++++ PROVIDED PASSAGE

Tuesday, November 5, 2024

Sonya Saraiya on David Fincher's The Social Network

A decade after its release Sonya Saraiya revisited David Fincher's The Social Network in a lengthy piece in Vanity Fair. As it happened her remarks about the film were less interesting than her remarks about Facebook in the real world--a thing that I suppose can't be helped given the profound limitations of the film.

There was, for example, her remarks about just how "toxic" her experience of the site was as she found herself subject to the post-graduation bragging of acquaintances about their new gigs, turning it into "a platform of envy--a poisonous, insidious sort that turned all of that anger and frustration inward, corroding my self-esteem and sending me into a sustained depression." Indeed, Saraiya initially thought Fincher's "Facebook" movie would be about what it was actually like to be a Facebook user, and what they felt during it--"that peculiar sense of isolation in the midst of purported connectedness," "the mingled pride and disappointment of seeing your life laid out in blue and black type," "the minor agonies of wanting people to like you on the internet."

++++++++

**TASK 1**
Summarize the post about Sonya Saraiya's view of The Social Network in two sentences.
**TASK 2**
Resume the post about Sonya Saraiya's view of The Social Network, picking up after its final sentence.

++++ RECORD SET

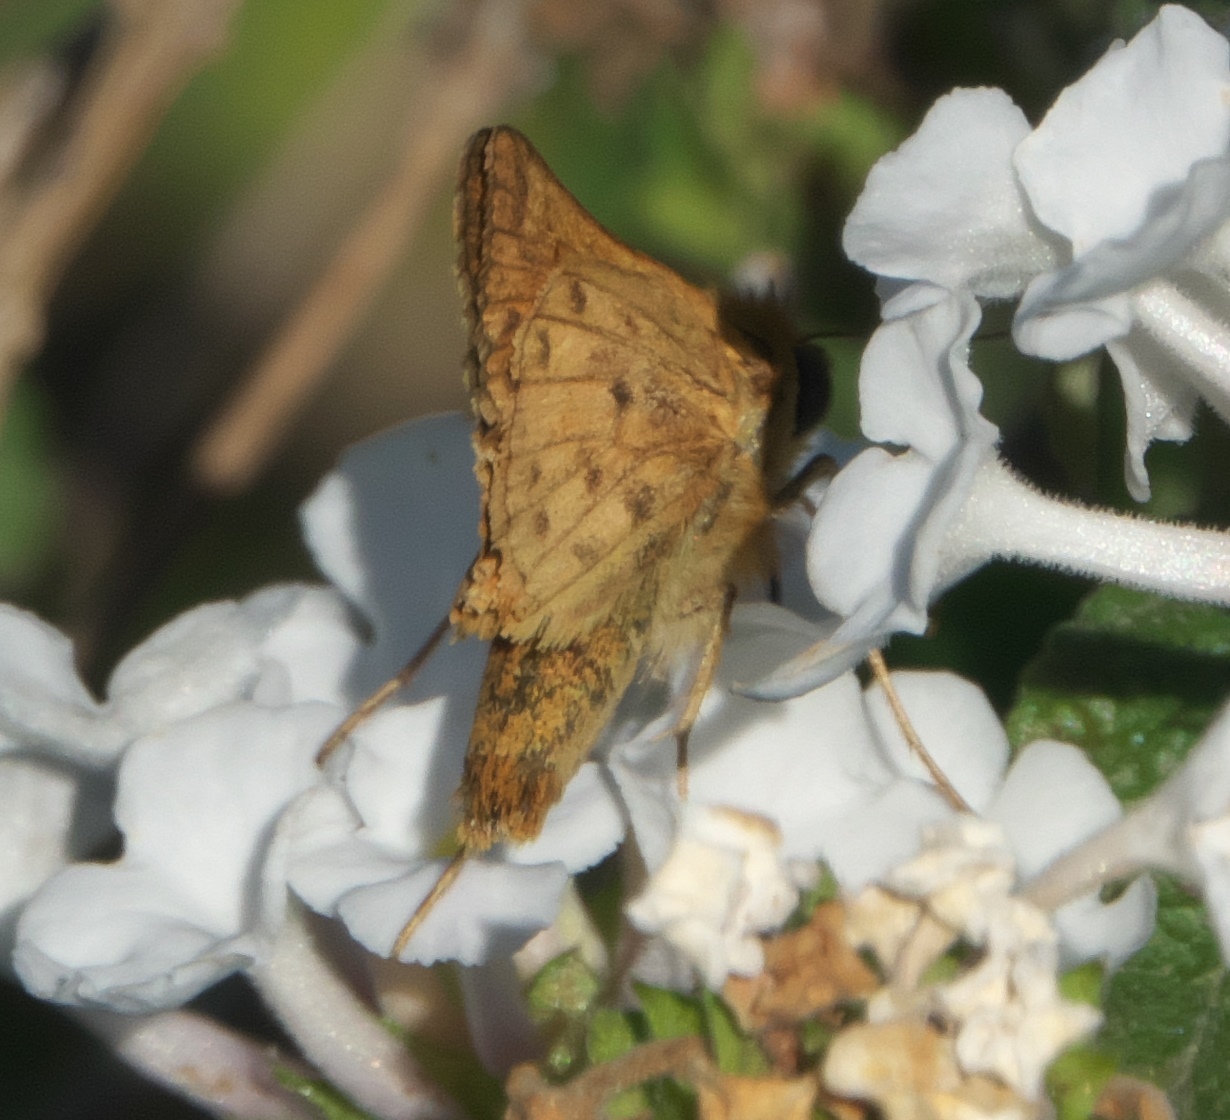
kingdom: Animalia
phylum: Arthropoda
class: Insecta
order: Lepidoptera
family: Hesperiidae
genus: Hylephila
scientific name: Hylephila phyleus
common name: Fiery skipper
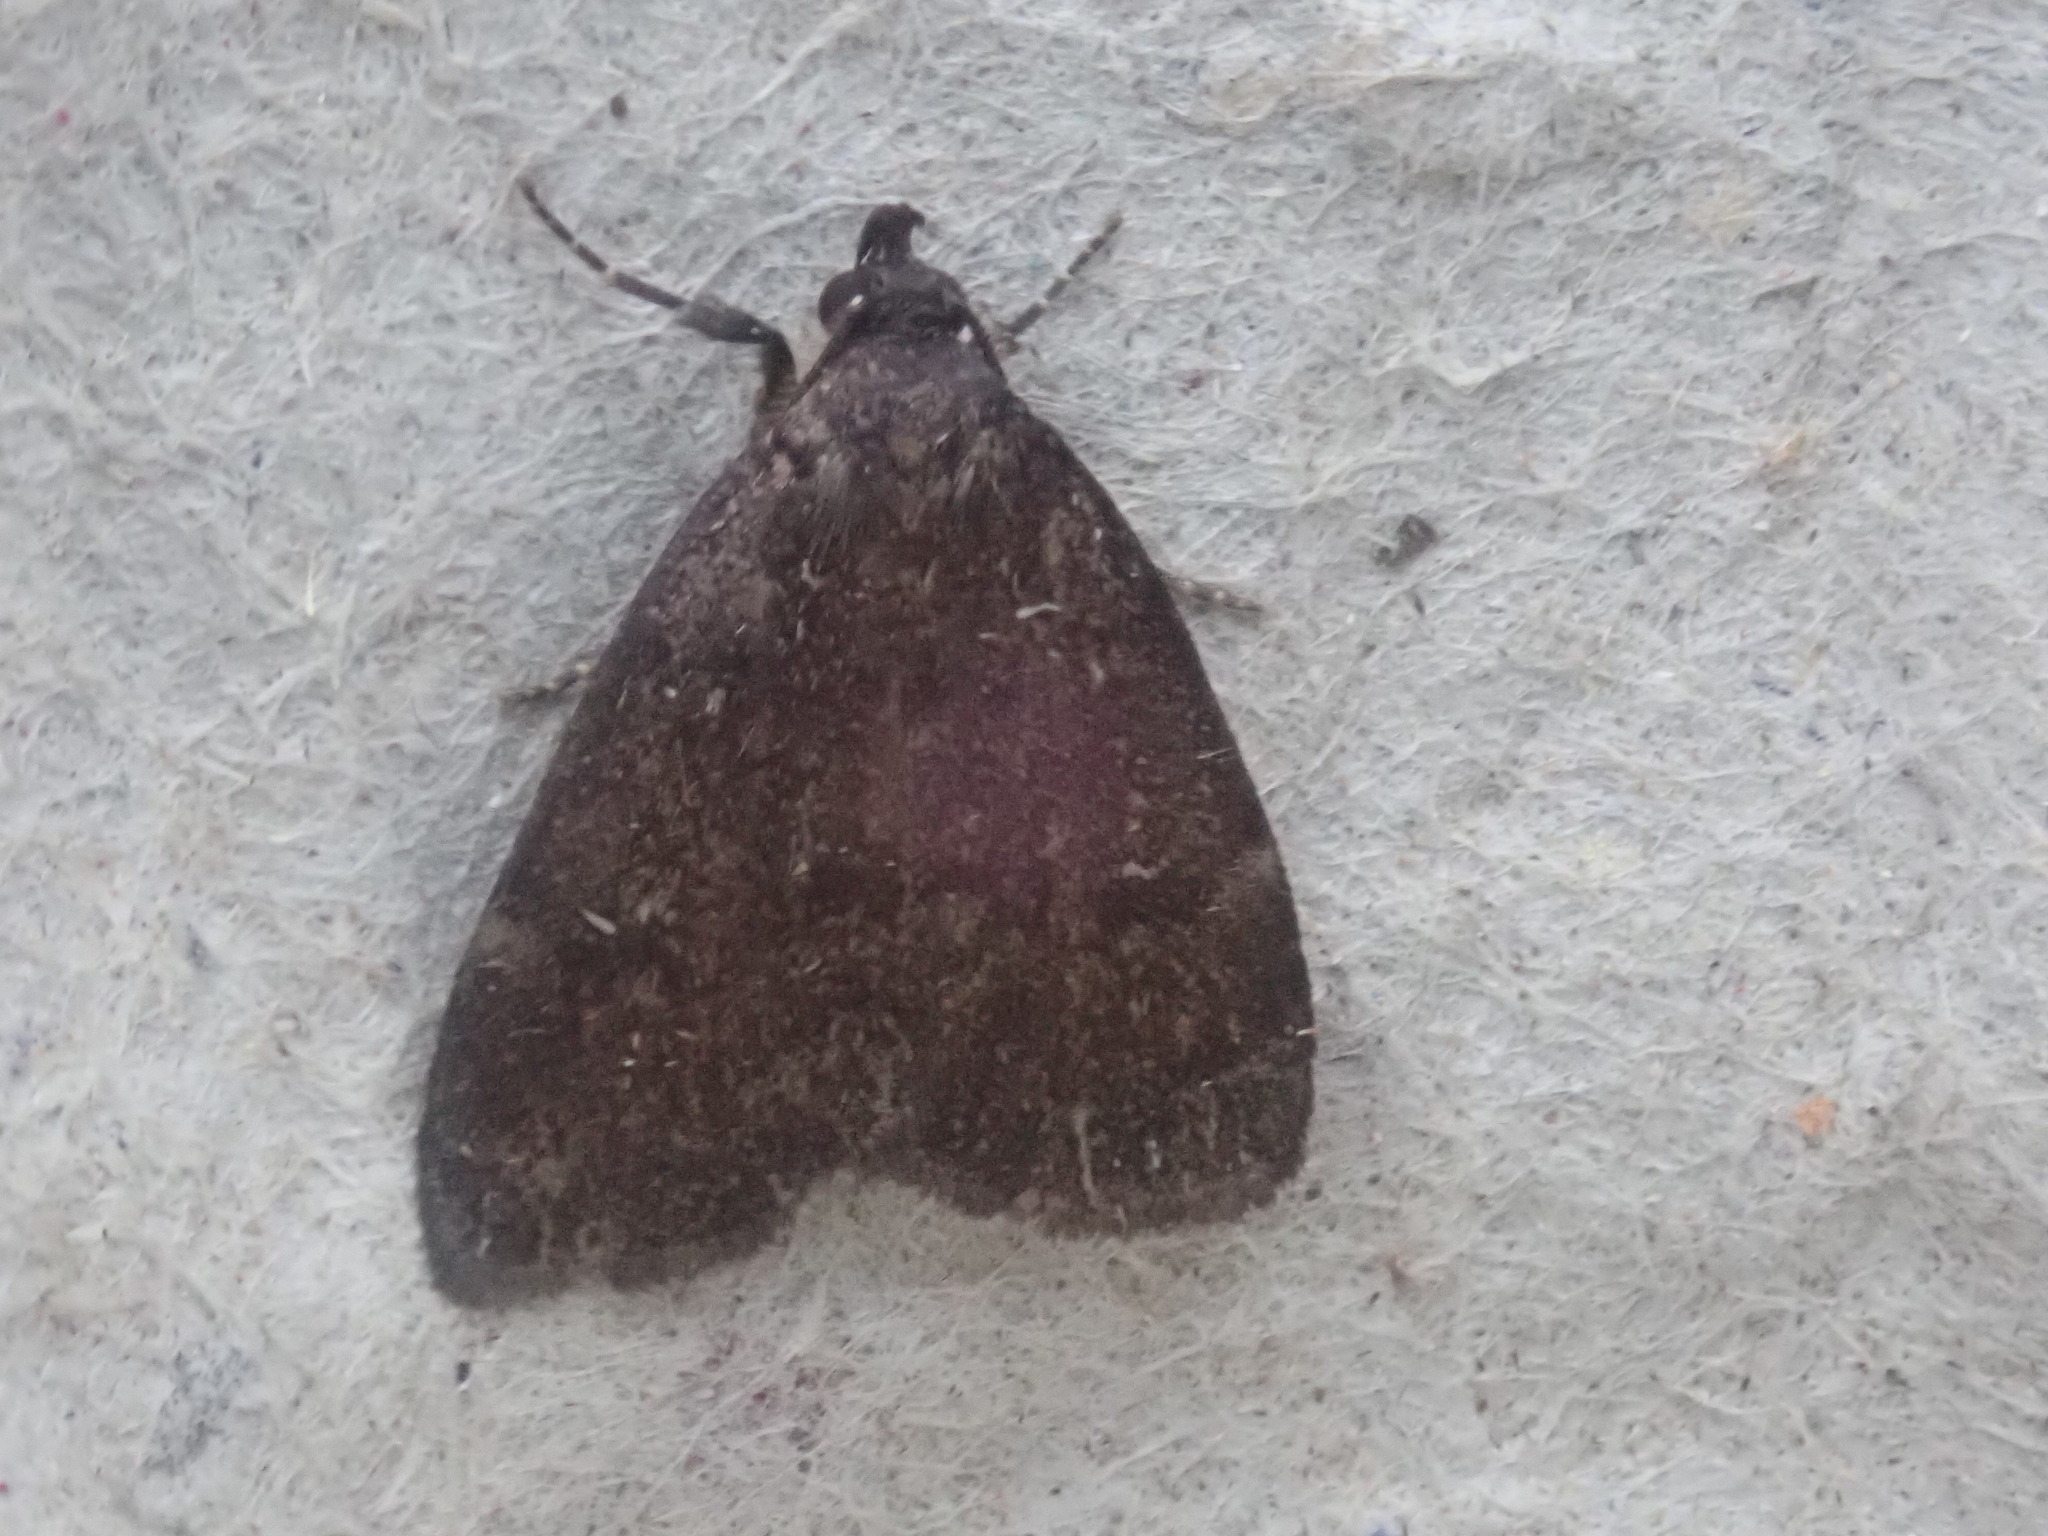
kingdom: Animalia
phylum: Arthropoda
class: Insecta
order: Lepidoptera
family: Erebidae
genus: Idia
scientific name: Idia rotundalis
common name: Rotund idia moth
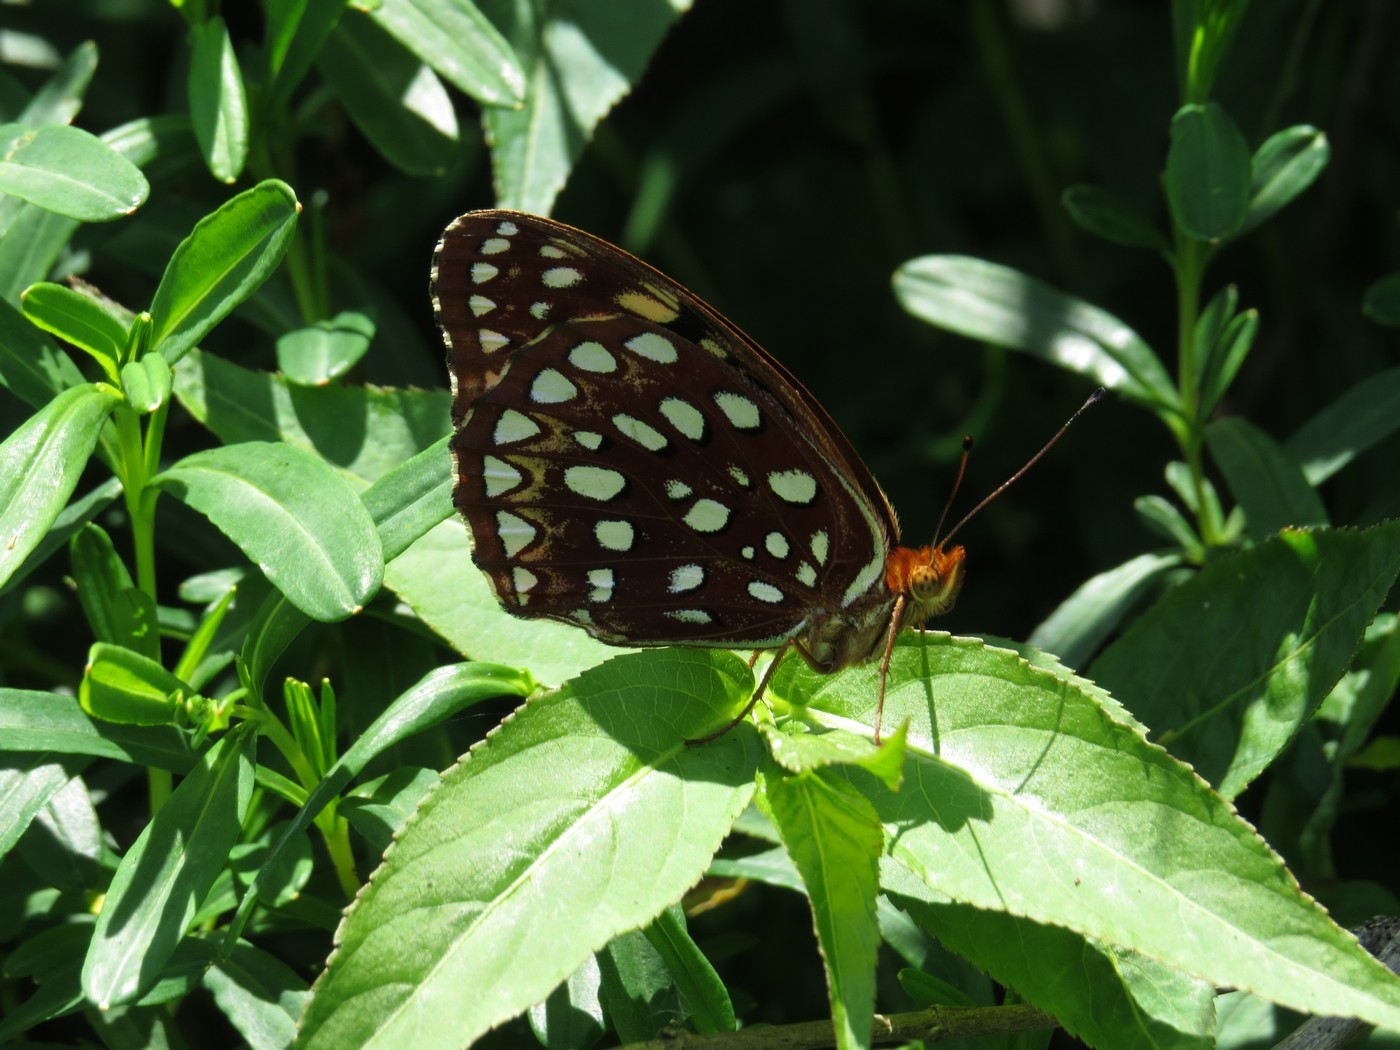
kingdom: Animalia
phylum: Arthropoda
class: Insecta
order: Lepidoptera
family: Nymphalidae
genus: Speyeria
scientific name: Speyeria aphrodite
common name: Aphrodite friitllary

++++++++

**RESULT 1**
A decade after David Fincher's The Social Network came out, Sonya Saraiya revisited it in a lengthy Vanity Fair piece, and the post finds her remarks about real-world Facebook more interesting than those about the film. She described the site as a toxic "platform of envy" that corroded her self-esteem and sent her into depression, and she had first thought the movie would show what being a Facebook user actually felt like.

**RESULT 2**
Of course, the film had nothing to do with that, the movie not "Facebook: The Movie" but a much more personal story about Mark Zuckerberg becoming a tech billionaire. Saraiya reads it as a morality tale about ambition and money coming in ahead of principle and loyalty and friendship, but it is undeniable that the movie, in spite of the rather pathetic whining of some of Silicon Valley's courtiers in the press, is fundamentally a hyperbolic glorification of Zuckerberg. And indeed, referencing a piece the film's screenwriter Sorkin wrote for the New York Times some years later Ms. Saraiya suggests that "Sorkin is still too dazzled by the skills of a tech genius . . . to really blame Zuckerberg for what Facebook has become."

Why, precisely, is that the case? Reading that I find myself thinking about what Upton Sinclair had to say about artists, and what makes so many of them so obsequious to the rich and powerful and those in authority in Mammonart--their "sensitivity," their "impressionability," such that so many an artist "feels a real awe for authority," and sure "his sovereign is bigger in spirit . . . making him bigger in body," even when they are not in any direct way necessarily being paid to glorify them, the way they so often are.

So it would seem with Sorkin in relation to Zuckerberg--to his discredit.

I wonder: can Mr. Sorkin handle that truth?